/TopicReg

Primary LanguagePython

TopicReg

The implementation of Topic-Regularized Authorship Representation Learning (Proceedings of EMNLP2022) in Pytorch Lightning. The code is primarily meant for performing experiments for research purposes, focusing on quick training and evaluation. It is not designed with deployment for downstream applications in mind.

Installation

git clone https://github.com/jitkapat/TopicReg.git
cd TopicReg
pip install -e .

Datasets

The source datasets of the ones used in our experiments can be obtained as follows:

Our code assume that the path containing the dataset are comprised of following files:

  • train.csv
  • val.csv
  • test1.csv (cross-topic test set)
  • OOD_A.csv (in-distribution topic test set, optional)

Our training scripts also assume that each file in each dataset have been preprocessed into .csv format with [text, author, topic] columns.

Usage

You can train contrastive, classifier (mll), and then authorship representation regularization (ARR) with the scripts in "/train_scripts." These scripts will perform both train, validation and test in one script.

For example, we first train a contrastive model (using supervised contrastive loss without data augmentation).

python train_scripts/train_contrastive.py   --dataset $data_path \
                                            --model $model_path \
                                            --save_path $save_path \
                                            --criterion supcon \
                                            --batch_size 32 \
                                            --num_epoch 20 \
                                            --gpus 1 \
                                            --learning_rate $LR \
                                            --temperature $TEMP

Then we perform another step of ARR with the above model as the base model.
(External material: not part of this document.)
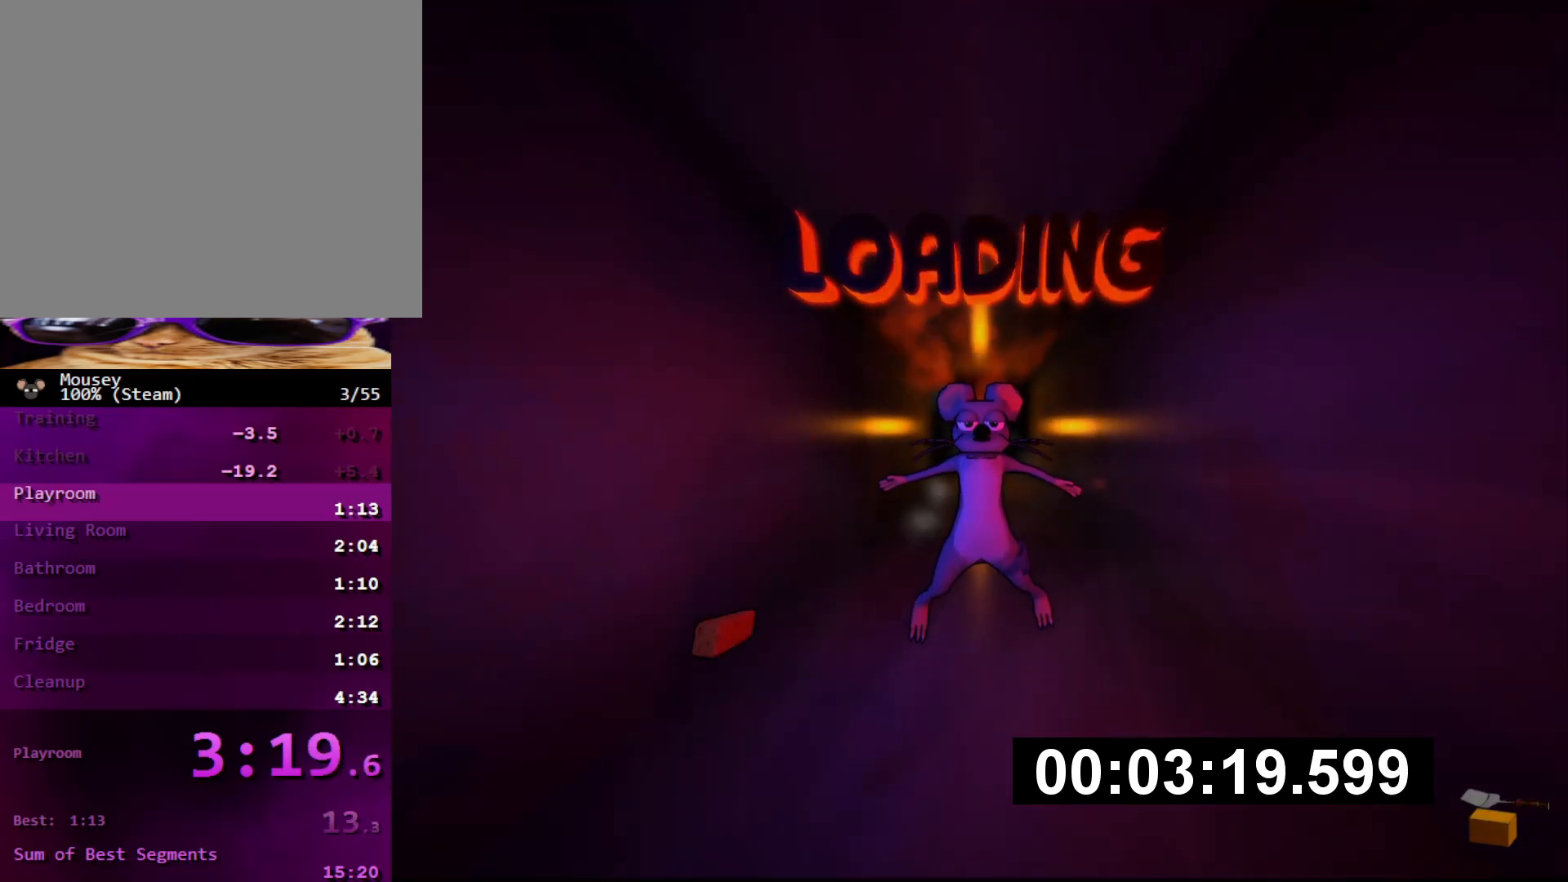
{"buttons": [], "left_stick": "up", "right_stick": "center"}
python train_scripts/train_conf_reg.py  --dataset $data_path \
                                        --model $model_path \
                                        --model_checkpoint $save_path
                                        --save_path $save_path2 \
                                        --criterion crossentropy \
                                        --batch_size 64 \
                                        --num_epoch 1 \
                                        --gpus 1 \
                                        --temperature $TEMP \
                                        --learning_rate $LR \
                                        

(Note that model argument means the pre-trained model (in Huggingface format) for the target model, but the model_checkpoint argument is the one trained in previous step (In Pytorch lightning checkpoint format).)

The above scripts evaluate the models directly after training, but you can evaluate the training models checkpoints in external test data using scripts in "/evaluation_scripts." The parameters are the same as training parameters for that model variant.

Citation

@inproceedings{sawatphol-etal-2022-topicreg,
    title = "Topic-Regularized Authorship Representation Learning",
    author = "Sawatphol, Jitkapat  and
      Chaiwong, Nonthakit and
      Udomcharoenchaikit, Can  and
      Nutanong, Sarana",
    booktitle = "Proceedings of the 2022 Conference on Empirical Methods in Natural Language Processing",
    year = "2022",
    publisher = "Association for Computational Linguistics",
}